Work to complete ▸ Where a line holds the word "sind", copy it from the records.

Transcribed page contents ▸
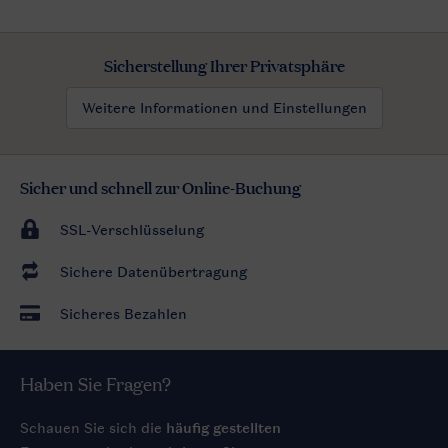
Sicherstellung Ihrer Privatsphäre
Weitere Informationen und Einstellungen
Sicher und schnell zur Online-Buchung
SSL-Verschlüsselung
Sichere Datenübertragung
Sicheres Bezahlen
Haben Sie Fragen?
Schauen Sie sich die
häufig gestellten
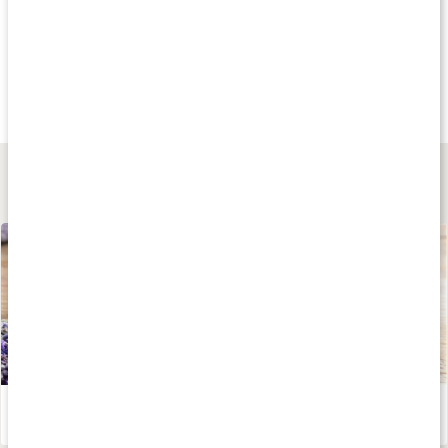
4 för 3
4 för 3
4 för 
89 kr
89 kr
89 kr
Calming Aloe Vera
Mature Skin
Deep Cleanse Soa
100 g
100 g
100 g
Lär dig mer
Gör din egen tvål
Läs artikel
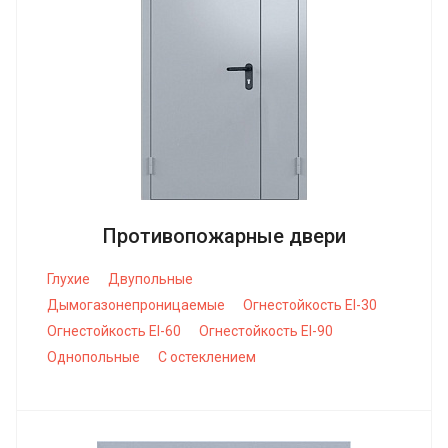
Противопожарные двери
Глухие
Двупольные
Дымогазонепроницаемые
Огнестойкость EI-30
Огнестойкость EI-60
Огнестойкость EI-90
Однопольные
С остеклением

...

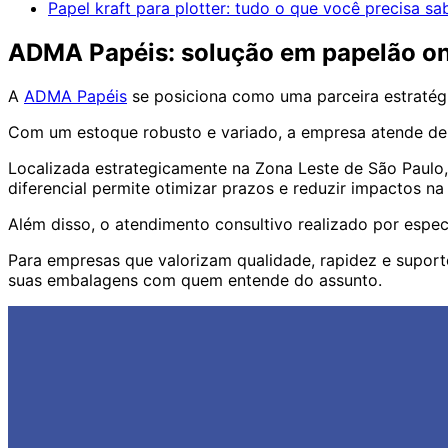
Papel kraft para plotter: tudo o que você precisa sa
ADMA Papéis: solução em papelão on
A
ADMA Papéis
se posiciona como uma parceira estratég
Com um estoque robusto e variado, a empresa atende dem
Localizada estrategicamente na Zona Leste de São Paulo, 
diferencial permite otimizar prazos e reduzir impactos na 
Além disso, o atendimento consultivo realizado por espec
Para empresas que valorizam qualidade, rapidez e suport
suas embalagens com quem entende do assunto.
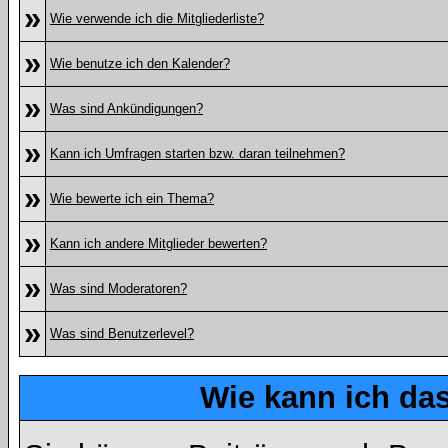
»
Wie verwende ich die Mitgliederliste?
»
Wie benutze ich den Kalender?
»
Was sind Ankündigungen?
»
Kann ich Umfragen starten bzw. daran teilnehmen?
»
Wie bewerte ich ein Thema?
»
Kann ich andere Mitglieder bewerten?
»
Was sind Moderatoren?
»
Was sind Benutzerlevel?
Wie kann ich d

Solution to this exercise ▸
Was sind Ankündigungen?
Was sind Moderatoren?
Was sind Benutzerlevel?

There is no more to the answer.